Anche a voler prescindere dalla constatazione che il pretore ha considerato le due situazioni, disciplinate rispettivamente dall'art. 4, comma primo, cpv. 3 e dall'art. 6 in relazione all'art. 4, comma primo, cpv 2, della legge 103 del 1975, come mere articolazioni di un unico diritto di accesso, annullando dal punto di vista della tutela delle situazioni soggettive, qualsiasi differenza tra queste due articolazioni (accesso in senso proprio e partecipazione alle Tribune) resta che il pretore stesso, sia pure contraddicendosi, nega la rilevanza della questione.

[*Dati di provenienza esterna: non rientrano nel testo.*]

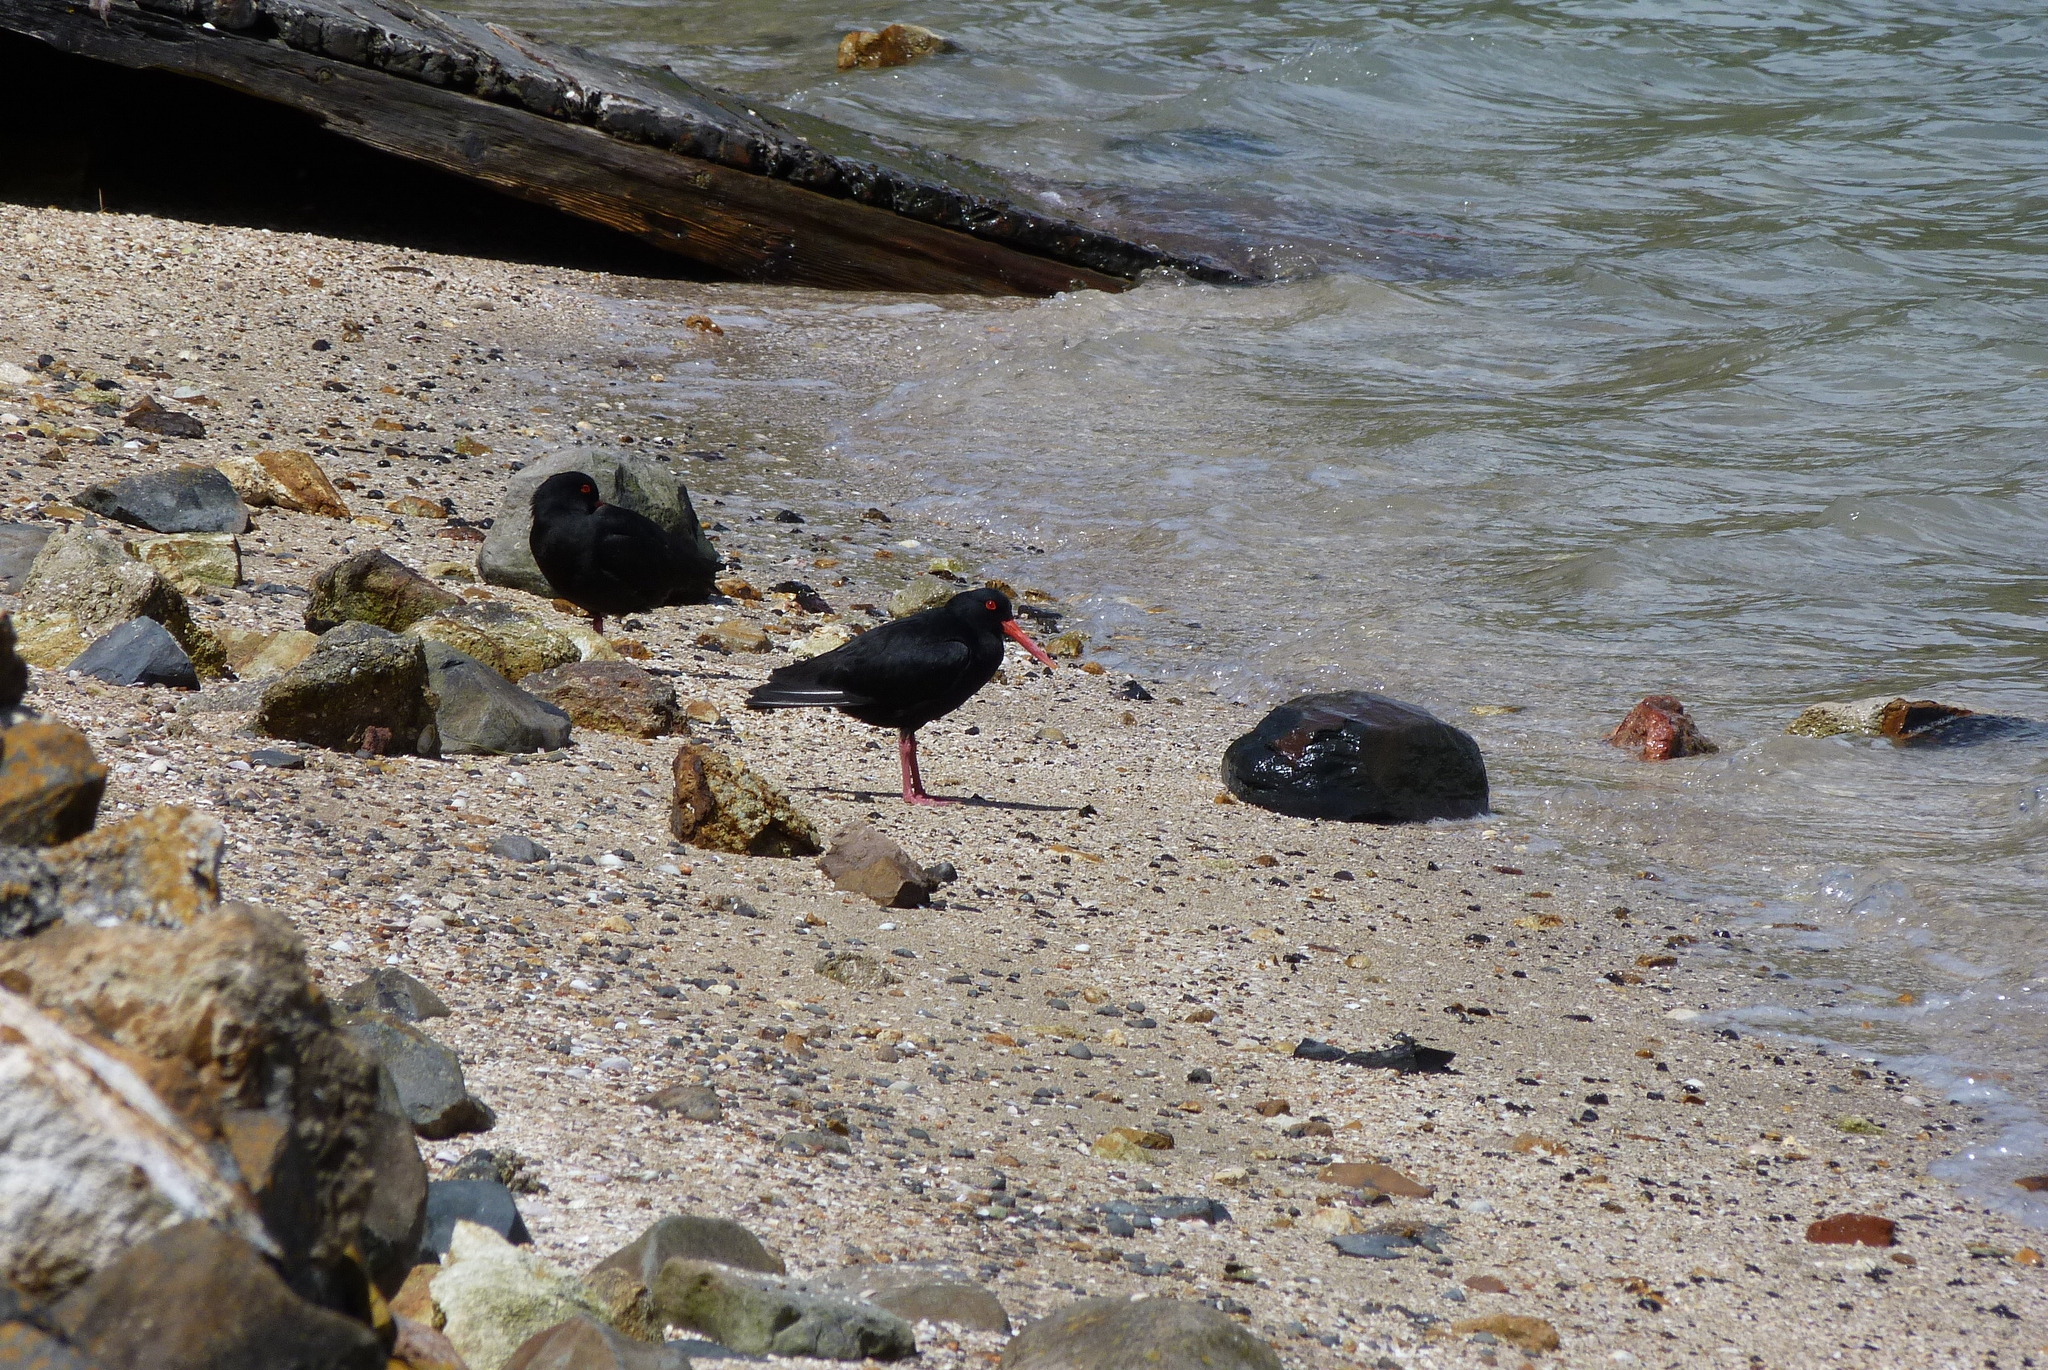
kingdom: Animalia
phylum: Chordata
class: Aves
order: Charadriiformes
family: Haematopodidae
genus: Haematopus
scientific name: Haematopus unicolor
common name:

Infatti, nell'ordinanza di rimessione, in primo luogo si afferma che i rapporti tra RAI-TV e Commissione parlamentare "nella valutazione in merito alla domanda potranno comportarne il rigetto ove si pervenga alla conclusione che il comportamento della RAI trovi giustificazione nelle deliberazioni della detta Commissione parlamentare". Ma successivamente si dà atto che con lettera in data 13 novembre 1975 il Presidente della Commissione parlamentare aveva comunicato al Partito Radicale che la sua richiesta di ammissione a Tribuna politica era stata respinta (rectius che "era già stato definito l'ambito dei partecipanti" al ciclo di trasmissioni di Tribuna politica relativo all'ultima parte dell'anno 1975). Né potrebbe pensarsi che con il riferimento alla domanda il pretore intendesse alludere a sede di giudizio diversa da quella disciplinata nell'art. 700 c.p.c., giacché lo stesso pretore, per dimostrare la rilevanza della questione, asserisce che, a seguito di sentenza di accoglimento di questa Corte costituzionale, egli avrebbe dovuto, dando ragione ai ricorrenti, "ordinare alla RAI di ammettere il Partito Radicale e i promotori del referendum sulle norme del codice penale in tema di aborto alle trasmissioni di cui all'art. 4, legge 103 del 1975". In definitiva, la comunicazione del Presidente della Commissione parlamentare conduceva di per sé, secondo la stessa ordinanza, a non fare applicazione nel giudizio di quella parte dell'art. 4 della legge 103 del 1975 della quale viene denunziata la illegittimità costituzionale.

Riconosciuta, per i motivi sopra esposti, la irrilevanza e quindi l'inammissibilità delle questioni proposte, ogni altra eccezione resta assorbita.

PER QUESTI MOTIVI

LA CORTE COSTITUZIONALE

dichiara inammissibile la questione di legittimità costituzionale degli artt. 4 e 6 della legge 14 aprile 1975, n. 103 (recante norme in materia di diffusione radiofonica e televisiva) sollevata con l'ordinanza in epigrafe dal pretore di Roma.

Così deciso in Roma, nella sede della Corte costituzionale, Palazzo della Consulta, il 30 novembre 1977.

Paolo ROSSI - Luigi OGGIONI - Leonetto AMADEI - Edoardo VOLTERRA - Guido ASTUTI - Michele ROSSANO - Antonino DE STEFANO - Leopoldo ELIA - Guglielmo ROEHRSSEN - Oronzo REALE - Brunetto BUCCIARELLI DUCCI - Alberto MALAGUGINI - Livio PALADIN - Arnaldo MACCARONE.

Giovanni VITALE - Cancelliere

 

Depositata in cancelleria il 6 dicembre 1977.